_Суть задания_. Перепишите часть отрывка о Полине и сцене от слов «Елизавета Ивановна?! Так» до слов «говорил Антип Григорьевич.», заменив «мать» на «мама».

_Отрывок для чтения_.
+++++

Елизавета Ивановна?! Так официально и так больно. Ведь ещё не так уж и давно звали Лизанькой.
С тех пор мать перестала отговаривать Полину от сцены. Ведь выход-то какой? Выбора, то и нет, как выяснилось. Тут успехи, хоть и небольшие, но твёрдые, а где найти другую профессию?
Единственное, что беспокоило, справится ли? Вот подрастёт, и восторги по поводу игры ребёнка сразу исчезнут.
— Может, всё-таки всё у неё получится? — с надеждой говорил Антип Григорьевич.
— Хорошо бы, — отвечала Елизавета Ивановна. — Да вот только изящности ей не хватает. А этакая вот и некрасивая, и нерасторопная, она разве что для комических ролей сгодится…
Ну а куда же ещё её девать? Конечно, сосед-семинарист дал ей большие знания, такие знания, что и детей бы могла учить. Да ведь не обладала ни методикой преподавания, ни системой. Разве что в прислуги пристроить. Но как-то это не укладывалось в голове — всё же сама-то Елизавета Ивановна актриса. А это ведь ранг иной. Это ведь творчество. Во второй половине XIX века отношение к служителям Мельпомены стремительно менялось.
Да и сама Полина, едва мать заикнулась о работе прислугой, разволновалась необыкновенно, словно предложили ей что-то безобразное, отвратительное.
А тут подвернулись гастроли. Елизавета Ивановна согласилась играть пожилых женщин, на всё согласилась, лишь бы, во-первых, поправить материальное положение семьи, ну а во-вторых, хотя это можно бы и на первое место поставить, дать возможность дочери поближе познакомиться с профессией актрисы.

+++++

_Выдержка из данных_.
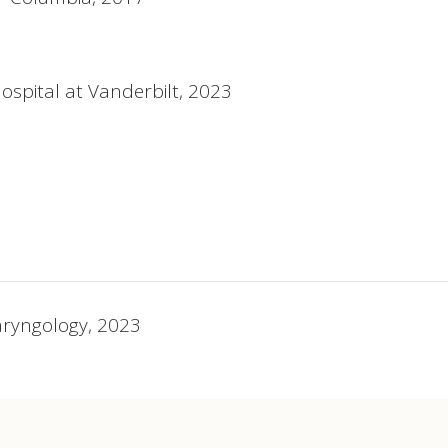
Hospital at Vanderbilt, 2023
aryngology, 2023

+++++

_Письменный ответ_.
Елизавета Ивановна?! Так официально и так больно. Ведь ещё не так уж и давно звали Лизанькой.
С тех пор мама перестала отговаривать Полину от сцены. Ведь выход-то какой? Выбора, то и нет, как выяснилось. Тут успехи, хоть и небольшие, но твёрдые, а где найти другую профессию?
Единственное, что беспокоило, справится ли? Вот подрастёт, и восторги по поводу игры ребёнка сразу исчезнут.
— Может, всё-таки всё у неё получится? — с надеждой говорил Антип Григорьевич.